_Задание_
По отрывку для чтения ниже ответьте на вопросы.
(a) Куда Лида Кершнер уезжала на несколько дней?
(b) В каком по счёту варианте ответ на записку Лиды выглядел так, как он приведён в отрывке?
(c) Что было у Лиды с сердцем, согласно последнему абзацу?

Надо сказать, что, отправляясь за коровой, я находился в особо возбуждённом состоянии. За неделю до того наша единственная комсомолка Лида Кершнер, уезжая на несколько дней в Москву, бросила мне записку, содержащую объяснение в любви. Это произвело на меня ошеломляющее впечатление. Я привык к мысли, что романы мои могут быть только невысказанными и неразделёнными, храниться исключительно в моём сердце и воображении. Но что меня может полюбить какая-нибудь девочка и признаться мне в этом — это совершенно не приходило мне в голову, не лезло ни в какие ворота!
Поэтому, получив записку, я был на седьмом небе от счастья, хотя я Лиде не симпатизировал. Её критические выступления на собраниях, её сарказм, насмешки, какое-то холодное колючее остроумие меня раздражали. Но тут вдруг Лида представилась совсем в другом свете. Она так хорошо, так искренне написала. Как надо было ей ответить? В духе Онегинского ответа Татьяне? Это было бы жестоко, противно. Я написал ответ, который в третьем варианте (я всё смягчал его) выглядел так: «Лида, мне очень не хочется сделать тебе больно, но по чистой совести я не могу дать тебе другого ответа: я не люблю тебя так, как ты меня любишь. Пожалуйста, будем друзьями. Если можно. Даня». Я сунул ей записку, уезжая за коровой.
Понятно, что в дороге я находился в волнении. Как она приняла мой ответ? Наверно, огорчилась. Не слишком ли прямо я ей отказал? Ведь у неё расширение сердца!

_Данные_
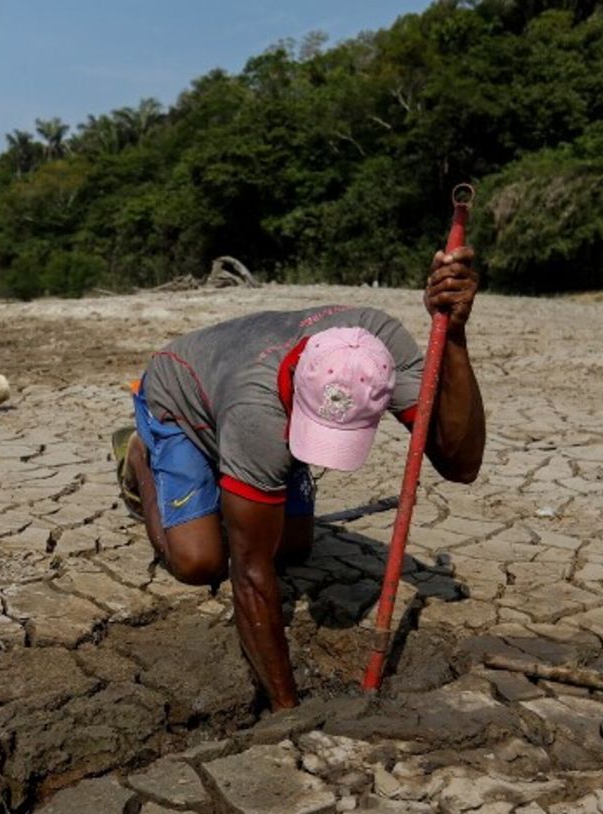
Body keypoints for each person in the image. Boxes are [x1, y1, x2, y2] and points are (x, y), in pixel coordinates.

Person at [114, 247, 485, 711]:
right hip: (181, 396)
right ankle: (140, 455)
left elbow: (460, 463)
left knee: (293, 549)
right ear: (296, 396)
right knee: (199, 563)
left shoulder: (377, 347)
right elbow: (248, 574)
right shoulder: (259, 415)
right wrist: (287, 710)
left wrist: (454, 335)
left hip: (243, 401)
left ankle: (232, 482)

_Результат задания_
(a) В Москву.
(b) В третьем.
(c) Расширение сердца.